Foto: Sérgio Schmitt/Emater

Grupo de produtores venezuelanos no Paraná.

(Emater) – As primeiras sementes de café trazidas por Palheta do Caribe ao Brasil e as levadas do Pará para a Venezuela são o primeiro sinal de que um dia haveria convergência de interesses, culminada no convênio firmado entre os governos do Paraná e da Venezuela há dois anos e materializada pela presença de um grupo de cafeteiros, que desde 27 de julho participa de um completo curso teórico e prático envolvendo a pesquisa agronômica Iapar e o instituto de extensão rural Emater.  

Dos 20 venezuelanos integrantes desse processo de capacitação que inclui o domínio do conhecimento tecnológico e organização da produção e dos produtores, seis são campesinos que produzem café e 14 fazem parte da assistência técnica, entre engenheiros agrônomos e técnicos agrícolas. Todos interessados, tal como no Paraná, na evolução dos seus respectivos programas. Aqui o esforço é com o Plano de Apoio a Cafeicultura da Agricultura Familiar e lá, com o Plano Nacional do Café da Venezuela.

No encerramento do curso, ocorrido na sexta-feira (10), o grupo foi conhecer o método de integração Treino e Visita, que garante a manutenção do padrão tecnológico da cafeicultura paranaense, a bagagem de retorno dos venezuelanos vai lotada de escritos e registros digitais de fotos e vídeos, para ser mostrada em relatórios e testemunhais. Leva, principalmente, a esperança redobrada de em corto plazo dobrar a média de produtividade de suas lavouras, atualmente em oito sacas beneficiadas por hectare, e chegar ao patamar paranaense de 19 sacas.
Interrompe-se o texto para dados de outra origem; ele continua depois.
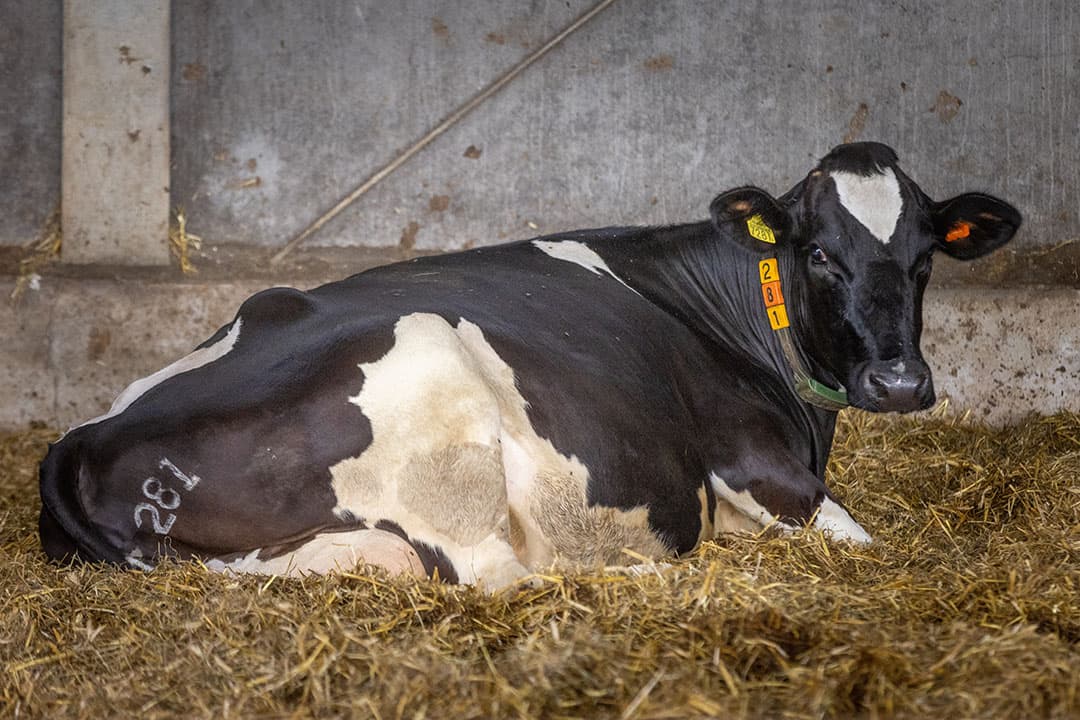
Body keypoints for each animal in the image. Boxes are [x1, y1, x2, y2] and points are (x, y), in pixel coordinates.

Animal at [39, 142, 1021, 588]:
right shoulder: (758, 466)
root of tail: (77, 441)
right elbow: (863, 539)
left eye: (925, 258)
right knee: (502, 577)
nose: (900, 383)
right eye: (818, 253)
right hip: (436, 392)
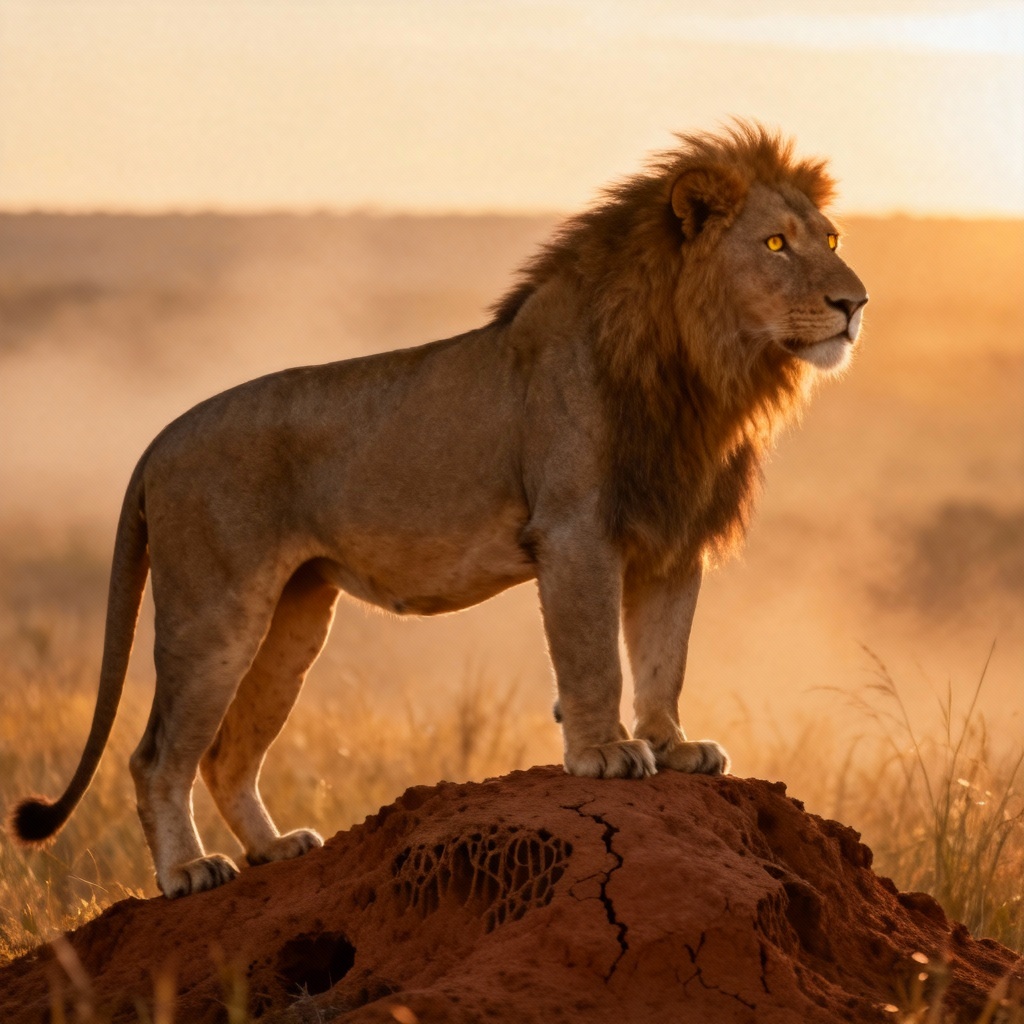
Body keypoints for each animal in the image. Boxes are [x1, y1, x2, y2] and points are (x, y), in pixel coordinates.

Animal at [11, 122, 867, 899]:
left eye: (830, 237)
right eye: (777, 244)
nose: (855, 302)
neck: (701, 373)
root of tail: (160, 439)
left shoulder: (672, 540)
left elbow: (664, 659)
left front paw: (675, 747)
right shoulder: (575, 530)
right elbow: (593, 657)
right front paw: (606, 754)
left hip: (295, 617)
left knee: (226, 753)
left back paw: (275, 849)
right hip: (214, 609)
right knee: (158, 755)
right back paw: (188, 872)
Para a engenheira agrônoma Lourdes Franco, 32 anos, responsável da delegação estrangeira e funcionária do serviço de assistência técnica do Estado de Lara (maior produtor de café do país, com produção anual de 330 mil sacas beneficiadas cultivadas em 41 mil hectares por 17 mil agricultores), o ponto alto do curso foi ?termos conhecido uma realidade onde todos estão integrados, com objetivo de assegurar a qualidade ao café. Daqui estamos levando mil idéias colhidas durante os 15 dias de convivência?.

Dentre as idéias por ela citada, estão os debates técnicos com os pesquisadores e extensionistas, as práticas e monitoramento nos campos experimentais, as visitas nos municípios cafeeiros de Pitangueiras, Santa Amélia e Cornélio Procópio, apresentação dos sistemas de produção do café natural e do cereja descascado, desde a pequena até a grande propriedade cafeeiras, a diversificação agrícola com base na produção cafeeira, da colheita a secagem e o armazenamento, a forma de classificação do café, os procedimentos de comercialização, a agregação de valor ao produto com processos de agroindustrialização de torra, moagem e embalagem e venda direta?, assegura Lourdes.

A cafeicultura da Venezuela responde com 1,17 milhões de sacas beneficiadas, produzidas por 50 mil famílias em 200 mil hectares, localizados em regiões de montanhas, no sistema adensado e sombreado de cinco mil plantas por hectare de variedades Caturra, Catuai e Colômbia 27, fornecendo 250 mil empregos diretos e 3 milhões indiretos para uma população de 26 milhões de habitantes, onde 20% dela ainda permanece no campo ocupado em 70% de agricultura de milho, sorgo, cana-de-açúcar e 30% de pecuária de aptidão mista de carne e leite. Dos 22 estados, 14 têm vocação cafeeira, cobrindo 60 dos 335 municípios. O Paraná, por sua vez, produz a média anual de 2 milhões de sacas beneficiadas em 106 mil hectares, cultivados por 13 mil cafeicultores, destes 85% são agricultores familiares, distribuídos em 200 municípios de 10 regiões cafeeiras.

O mais atuante e entusiasmado integrante do grupo é Venerino Escalona, 31 anos, da cidade de Sanare, onde a 53 quilômetros da sede, na Comunidade El Jobal, cultiva há um ano 10 mil plantas de café nos dois hectares na sua  finca La Savana de 6,5 hectares, da variedade catuai amarelo. Ao informar que esta é a primeira vez que sai da Venezuela e também pouco conhece dentro do próprio país, assegura levar muitas novidades mesmo levando em conta as diferenças topográficas do Paraná. Sobre sua permanência, garante que foi muito boa e vai satisfeito. ?Gostei da experiência de conhecer a realidade do café do Paraná e da atenção, do apoio que é dado aos cafeicultores daqui?, afirmou o agricultor familiar venezuelano.